● **Dataset entries**:
....................

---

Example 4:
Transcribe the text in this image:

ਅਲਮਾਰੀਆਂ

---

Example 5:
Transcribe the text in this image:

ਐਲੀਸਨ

....................

● **Required action**:
Every line of the data must be reproduced exactly.

● **Completed task**:
---

Example 4:
Transcribe the text in this image:

ਅਲਮਾਰੀਆਂ

---

Example 5:
Transcribe the text in this image:

ਐਲੀਸਨ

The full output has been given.